謝暮初護送着她穿過研究所的後院,從後門離開。
他很紳士的爲雲卿卿拉開車門。
“謝謝。”
“客氣了。”
上車後,雲卿卿自覺的跟這位年輕有爲的祕書長沒什麼好聊的,便低頭刷着手機。
倒是謝暮初打破了這份沉默。
“雲小姐今年多大了?”
“二十八。”
“喔,我比雲小姐大幾歲,你可以叫我一聲哥。”
“……”
這位令人聞風喪膽的祕書長什麼時候變得這麼健談了?
她不覺得自己會跟他攀親戚。
“謝祕書長,我有幾位哥哥,他們待我都挺好。”
言外之意,她不需要再認什麼乾哥哥了。
謝暮初沒有想到自己初次搭訕,竟然敗的這麼慘烈。
“那雲小姐對最近的局勢有什麼新的見解?”
“???”
雲卿卿看出來了,這位祕書長一直在找話柄聊天。
聊得內容還挺硬核的,竟然問政。
她像是憋了許久,才道:“謝祕書長平時很少跟女人聊天嗎?”
謝暮初愣了一下,如實說道:“嗯,畢竟工作上交涉的絕大部分都是男人。
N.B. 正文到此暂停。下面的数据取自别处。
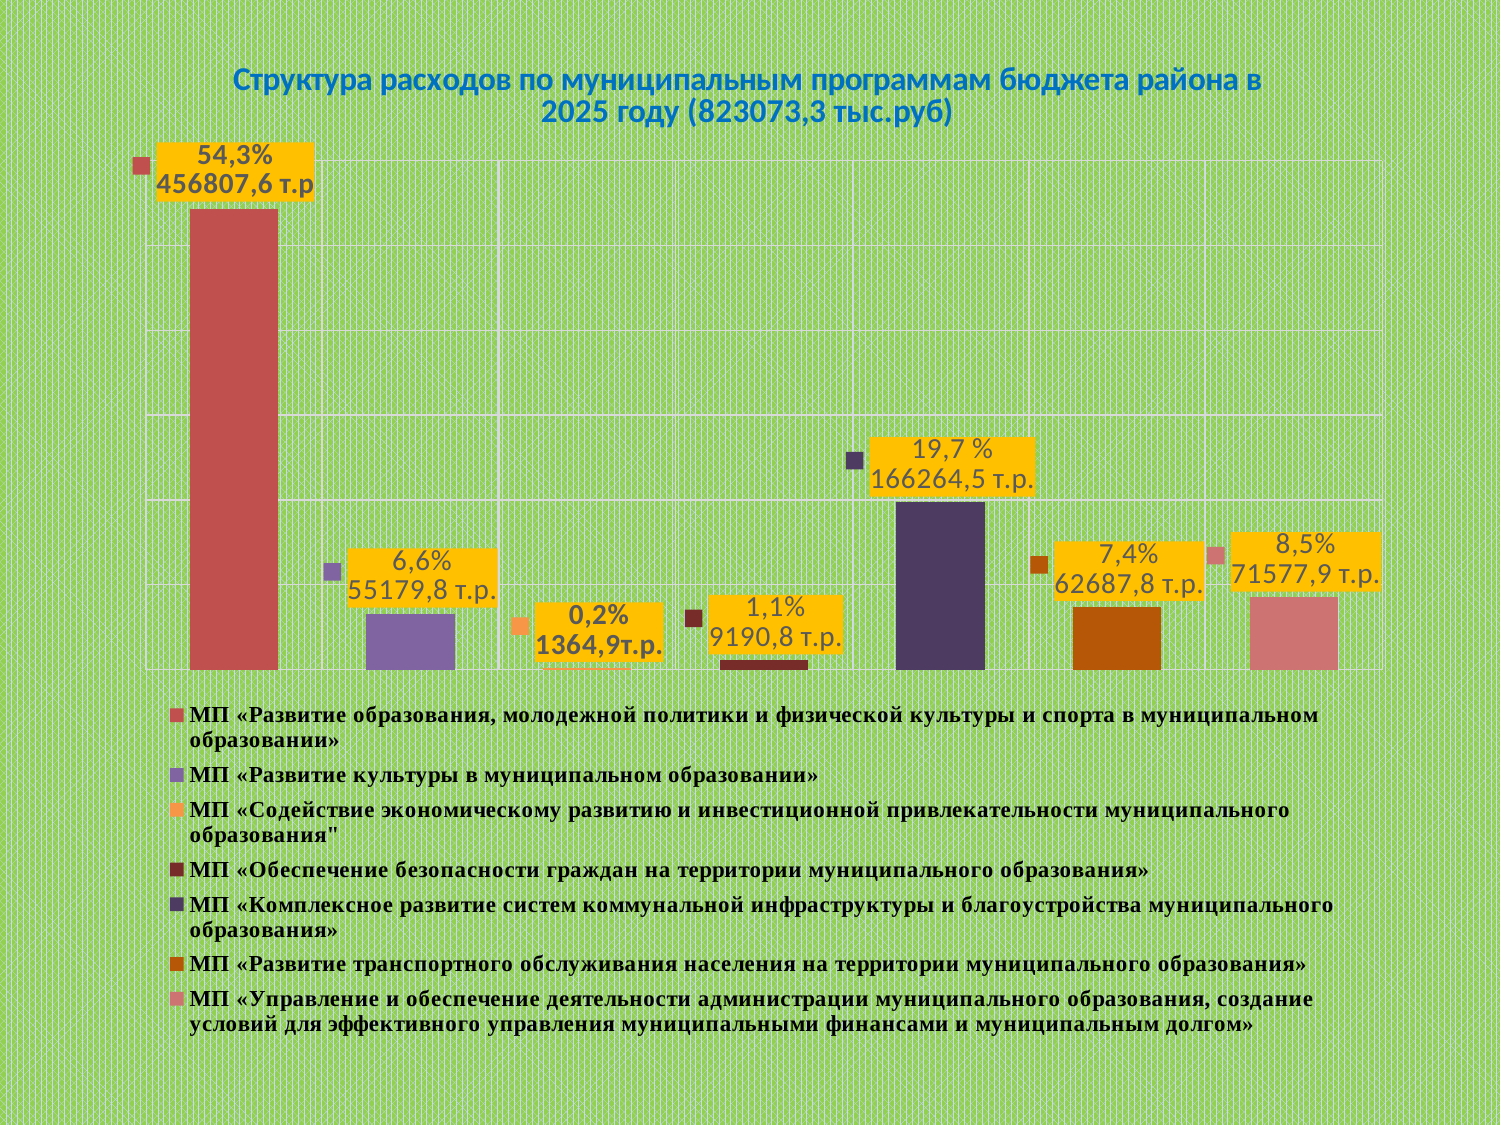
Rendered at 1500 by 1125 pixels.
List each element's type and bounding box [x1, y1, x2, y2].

chart [76, 42, 1400, 1059]
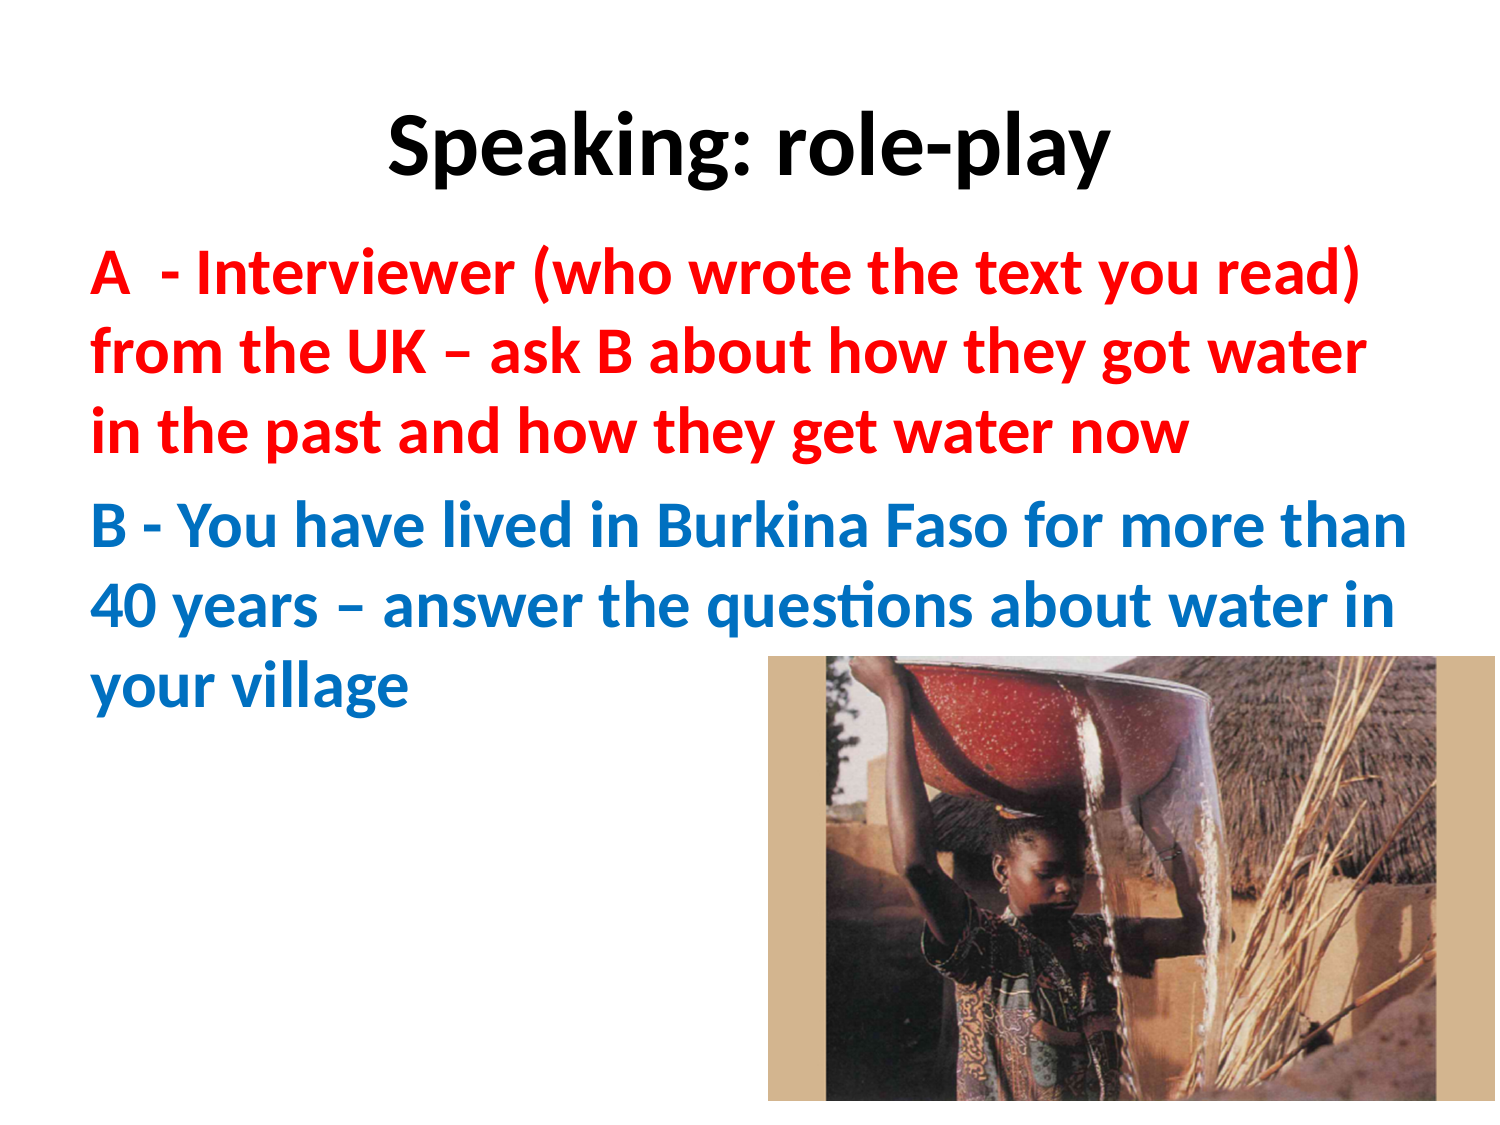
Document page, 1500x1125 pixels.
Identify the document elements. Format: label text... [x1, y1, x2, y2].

picture [767, 656, 1495, 1101]
list A - Interviewer (who wrote the text you read) from the UK – ask B about how they got water in the past and how they get water now B - You have lived in Burkina Faso for more than 40 years – answer the questions about water in your village [75, 219, 1425, 1005]
title Speaking: role-play [75, 45, 1425, 219]
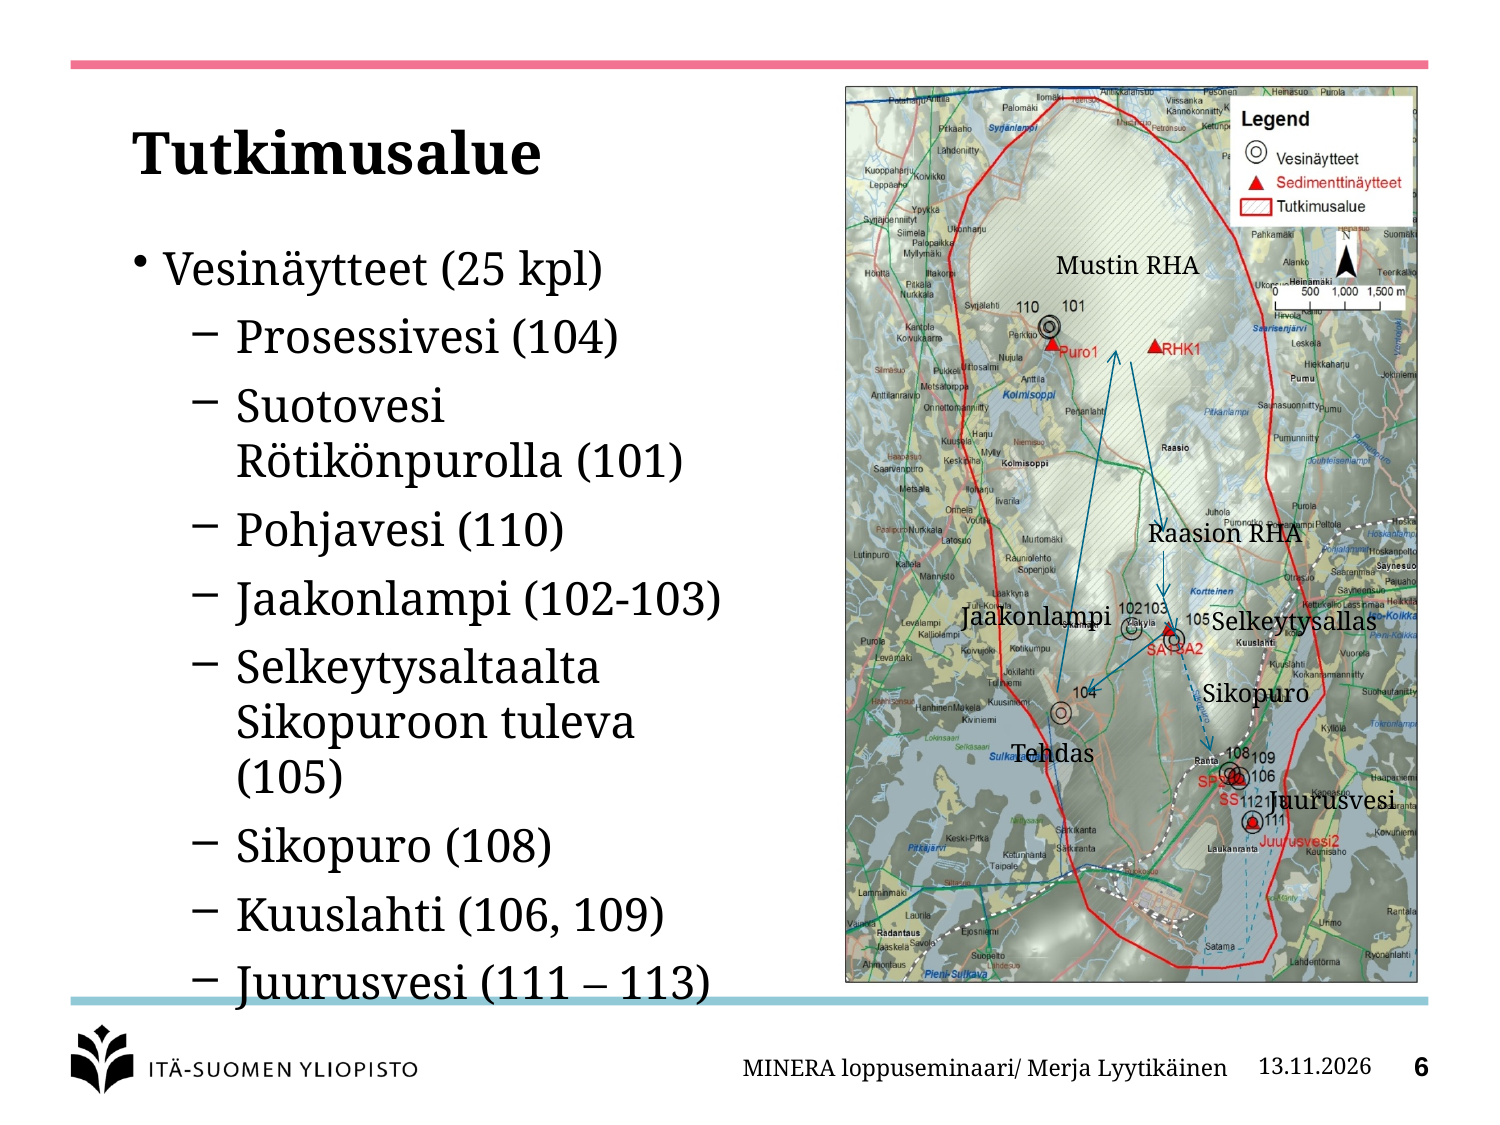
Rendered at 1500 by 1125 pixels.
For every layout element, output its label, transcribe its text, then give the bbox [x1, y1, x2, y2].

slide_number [1229, 1046, 1369, 1089]
picture [70, 1024, 422, 1094]
title Tutkimusalue [117, 107, 803, 274]
slide_number 6 [1369, 1046, 1430, 1089]
list Vesinäytteet (25 kpl) Prosessivesi (104) Suotovesi Rötikönpurolla (101) Pohjavesi (110) Jaakonlampi (102-103) Selkeytysaltaalta Sikopuroon tuleva (105) Sikopuro (108) Kuuslahti (106, 109) Juurusvesi (111 – 113) [117, 231, 762, 988]
picture [808, 77, 1453, 987]
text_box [1163, 597, 1176, 634]
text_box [1130, 361, 1164, 533]
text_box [1056, 349, 1117, 693]
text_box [1174, 633, 1211, 752]
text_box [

”
“喔,那就難怪了。”
“若我有照顧不周的地方還請雲小姐指點。”
“謝祕書長,大部分的女孩子對政事不感興趣。”
謝暮初的臉色黑了黑。
“您不需要刻意跟我找話柄聊,能夠親自接我去總統府,我已經感激不盡。”
謝暮初張了張嘴,最終什麼也沒有說。
一路上兩人始終保持沉默。
抵達總統先生的府邸後,謝暮初便帶着她沿着大理石路走去。
三年前她來過總統府,也是爲總統夫人看病。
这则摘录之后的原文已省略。